01 02 03 04 05 06 07 08 09 10 11 12 13 14 15 あ い う え お
1文字目から3文字目までが「あ」となる。見ればわかると思うが、取り出し開始位置は1文字目、4文字目というようになる。最終は13文字目なのでnをー2して13文字目としているわけである。実際の取り出す処理をstrparam(i:i + 2)で行っている。この(i:i+2)という書き方は、文字列を取り出すときに使われる書き方である。
(p1:p2) p1:取り出し開始位置 p2:取り出し終了位置
となる。たとえば、(1:3)と記述した場合は、1文字目から3文字目までという意味になる。決して1文字目から2文字取り出すという意味ではない。
長くなってしまった。未完成ではあるが一応形としてはできあがった。注意点にも書いてあるとおり、ASCII文字(0ー9、a-z、A-Z、各記号文字)が混在した場合、正しい長さを返すことができない。解決策の一応の目星としては、文字コードのチェックなのだが、うまくいくかどうかわからないので今後の課題としておくことにした。

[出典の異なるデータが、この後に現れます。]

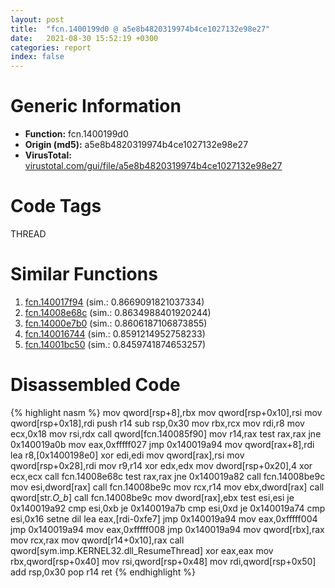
 ```yaml
---
layout: post
title:  "fcn.1400199d0 @ a5e8b4820319974b4ce1027132e98e27"
date:   2021-08-30 15:52:19 +0300
categories: report
index: false
---
```


# Generic Information
- **Function:** fcn.1400199d0
- **Origin (md5):** a5e8b4820319974b4ce1027132e98e27
- **VirusTotal:** [virustotal.com/gui/file/a5e8b4820319974b4ce1027132e98e27][virustotal_ref]

# Code Tags
<span class="tag" id="THREAD">THREAD</span>


# Similar Functions

1. [fcn.140017f94][similar_1_ref] (sim.: 0.8669091821037334)
2. [fcn.14008e68c][similar_2_ref] (sim.: 0.8634988401920244)
3. [fcn.14000e7b0][similar_3_ref] (sim.: 0.8606187106873855)
4. [fcn.140016744][similar_4_ref] (sim.: 0.8591214952758233)
5. [fcn.14001bc50][similar_5_ref] (sim.: 0.8459741874653257)


# Disassembled Code

{% highlight nasm %}
mov qword[rsp+8],rbx
mov qword[rsp+0x10],rsi
mov qword[rsp+0x18],rdi
push r14
sub rsp,0x30
mov rbx,rcx
mov rdi,r8
mov ecx,0x18
mov rsi,rdx
call qword[fcn.140085f90]
mov r14,rax
test rax,rax
jne 0x140019a0b
mov eax,0xfffff027
jmp 0x140019a94
mov qword[rax+8],rdi
lea r8,[0x1400198e0]
xor edi,edi
mov qword[rax],rsi
mov qword[rsp+0x28],rdi
mov r9,r14
xor edx,edx
mov dword[rsp+0x20],4
xor ecx,ecx
call fcn.14008e68c
test rax,rax
jne 0x140019a82
call fcn.14008be9c
mov esi,dword[rax]
call fcn.14008be9c
mov rcx,r14
mov ebx,dword[rax]
call qword[str._O_b_]
call fcn.14008be9c
mov dword[rax],ebx
test esi,esi
je 0x140019a92
cmp esi,0xb
je 0x140019a7b
cmp esi,0xd
je 0x140019a74
cmp esi,0x16
setne dil
lea eax,[rdi-0xfe7]
jmp 0x140019a94
mov eax,0xfffff004
jmp 0x140019a94
mov eax,0xfffff008
jmp 0x140019a94
mov qword[rbx],rax
mov rcx,rax
mov qword[r14+0x10],rax
call qword[sym.imp.KERNEL32.dll_ResumeThread]
xor eax,eax
mov rbx,qword[rsp+0x40]
mov rsi,qword[rsp+0x48]
mov rdi,qword[rsp+0x50]
add rsp,0x30
pop r14
ret 
{% endhighlight %}


[similar_1_ref]: /report/fcn.140017f94@3bee9e0608c478ffce0d10559aae732b
[similar_2_ref]: /report/fcn.14008e68c@a5e8b4820319974b4ce1027132e98e27
[similar_3_ref]: /report/fcn.14000e7b0@a5e8b4820319974b4ce1027132e98e27
[similar_4_ref]: /report/fcn.140016744@3bee9e0608c478ffce0d10559aae732b
[similar_5_ref]: /report/fcn.14001bc50@a5e8b4820319974b4ce1027132e98e27
[virustotal_ref]: https://www.virustotal.com/gui/file/a5e8b4820319974b4ce1027132e98e27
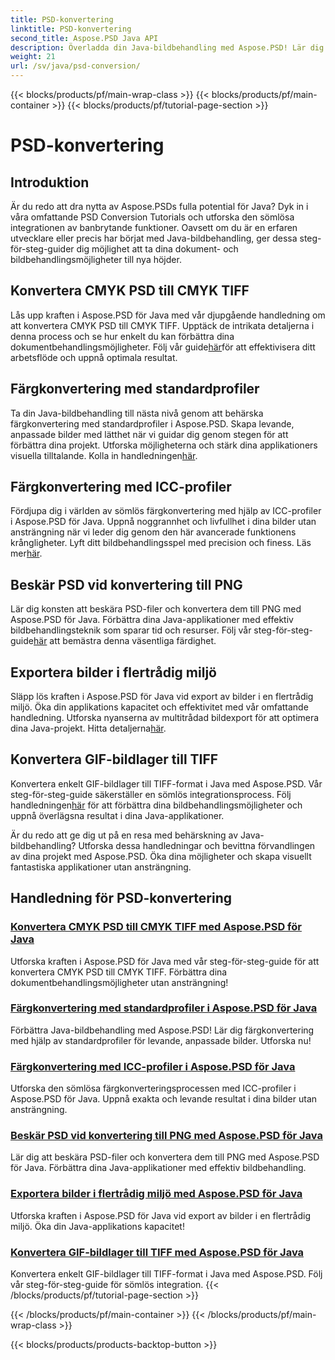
 ```yaml
---
title: PSD-konvertering
linktitle: PSD-konvertering
second_title: Aspose.PSD Java API
description: Överladda din Java-bildbehandling med Aspose.PSD! Lär dig att konvertera CMYK PSD till CMYK TIFF, behärska färgkonvertering, beskära PSD-filer och mer.
weight: 21
url: /sv/java/psd-conversion/
---
```


{{< blocks/products/pf/main-wrap-class >}}
{{< blocks/products/pf/main-container >}}
{{< blocks/products/pf/tutorial-page-section >}}

# PSD-konvertering

## Introduktion

Är du redo att dra nytta av Aspose.PSDs fulla potential för Java? Dyk in i våra omfattande PSD Conversion Tutorials och utforska den sömlösa integrationen av banbrytande funktioner. Oavsett om du är en erfaren utvecklare eller precis har börjat med Java-bildbehandling, ger dessa steg-för-steg-guider dig möjlighet att ta dina dokument- och bildbehandlingsmöjligheter till nya höjder.

## Konvertera CMYK PSD till CMYK TIFF
 Lås upp kraften i Aspose.PSD för Java med vår djupgående handledning om att konvertera CMYK PSD till CMYK TIFF. Upptäck de intrikata detaljerna i denna process och se hur enkelt du kan förbättra dina dokumentbehandlingsmöjligheter. Följ vår guide[här](./cmyk-psd-to-cmyk-tiff/)för att effektivisera ditt arbetsflöde och uppnå optimala resultat.

## Färgkonvertering med standardprofiler
 Ta din Java-bildbehandling till nästa nivå genom att behärska färgkonvertering med standardprofiler i Aspose.PSD. Skapa levande, anpassade bilder med lätthet när vi guidar dig genom stegen för att förbättra dina projekt. Utforska möjligheterna och stärk dina applikationers visuella tilltalande. Kolla in handledningen[här](./color-conversion-default-profiles/).

## Färgkonvertering med ICC-profiler
 Fördjupa dig i världen av sömlös färgkonvertering med hjälp av ICC-profiler i Aspose.PSD för Java. Uppnå noggrannhet och livfullhet i dina bilder utan ansträngning när vi leder dig genom den här avancerade funktionens krångligheter. Lyft ditt bildbehandlingsspel med precision och finess. Läs mer[här](./color-conversion-icc-profiles/).

## Beskär PSD vid konvertering till PNG
Lär dig konsten att beskära PSD-filer och konvertera dem till PNG med Aspose.PSD för Java. Förbättra dina Java-applikationer med effektiv bildbehandlingsteknik som sparar tid och resurser. Följ vår steg-för-steg-guide[här](./cropping-psd-converting-png/) att bemästra denna väsentliga färdighet.

## Exportera bilder i flertrådig miljö
 Släpp lös kraften i Aspose.PSD för Java vid export av bilder i en flertrådig miljö. Öka din applikations kapacitet och effektivitet med vår omfattande handledning. Utforska nyanserna av multitrådad bildexport för att optimera dina Java-projekt. Hitta detaljerna[här](./export-images-multi-thread/).

## Konvertera GIF-bildlager till TIFF
 Konvertera enkelt GIF-bildlager till TIFF-format i Java med Aspose.PSD. Vår steg-för-steg-guide säkerställer en sömlös integrationsprocess. Följ handledningen[här](./gif-image-layers-to-tiff/) för att förbättra dina bildbehandlingsmöjligheter och uppnå överlägsna resultat i dina Java-applikationer.

Är du redo att ge dig ut på en resa med behärskning av Java-bildbehandling? Utforska dessa handledningar och bevittna förvandlingen av dina projekt med Aspose.PSD. Öka dina möjligheter och skapa visuellt fantastiska applikationer utan ansträngning. 
## Handledning för PSD-konvertering
### [Konvertera CMYK PSD till CMYK TIFF med Aspose.PSD för Java](./cmyk-psd-to-cmyk-tiff/)
Utforska kraften i Aspose.PSD för Java med vår steg-för-steg-guide för att konvertera CMYK PSD till CMYK TIFF. Förbättra dina dokumentbehandlingsmöjligheter utan ansträngning!
### [Färgkonvertering med standardprofiler i Aspose.PSD för Java](./color-conversion-default-profiles/)
Förbättra Java-bildbehandling med Aspose.PSD! Lär dig färgkonvertering med hjälp av standardprofiler för levande, anpassade bilder. Utforska nu!
### [Färgkonvertering med ICC-profiler i Aspose.PSD för Java](./color-conversion-icc-profiles/)
Utforska den sömlösa färgkonverteringsprocessen med ICC-profiler i Aspose.PSD för Java. Uppnå exakta och levande resultat i dina bilder utan ansträngning.
### [Beskär PSD vid konvertering till PNG med Aspose.PSD för Java](./cropping-psd-converting-png/)
Lär dig att beskära PSD-filer och konvertera dem till PNG med Aspose.PSD för Java. Förbättra dina Java-applikationer med effektiv bildbehandling.
### [Exportera bilder i flertrådig miljö med Aspose.PSD för Java](./export-images-multi-thread/)
Utforska kraften i Aspose.PSD för Java vid export av bilder i en flertrådig miljö. Öka din Java-applikations kapacitet!
### [Konvertera GIF-bildlager till TIFF med Aspose.PSD för Java](./gif-image-layers-to-tiff/)
Konvertera enkelt GIF-bildlager till TIFF-format i Java med Aspose.PSD. Följ vår steg-för-steg-guide för sömlös integration.
{{< /blocks/products/pf/tutorial-page-section >}}

{{< /blocks/products/pf/main-container >}}
{{< /blocks/products/pf/main-wrap-class >}}

{{< blocks/products/products-backtop-button >}}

mbstrlen()は機能的にはシンプルだが、決してスムーズに作れたわけではない。ネットで調べたが、それにしても情報が少なすぎた。多くの時間は試行錯誤の繰り返しに使った時間である。
最後に身もフタもない言い方をすれば、「Fortranで文字列操作するのは間違ってるだろ」。そのとおりである。でもじじぃは頑張ったのだ。自分を褒めて終わることにする。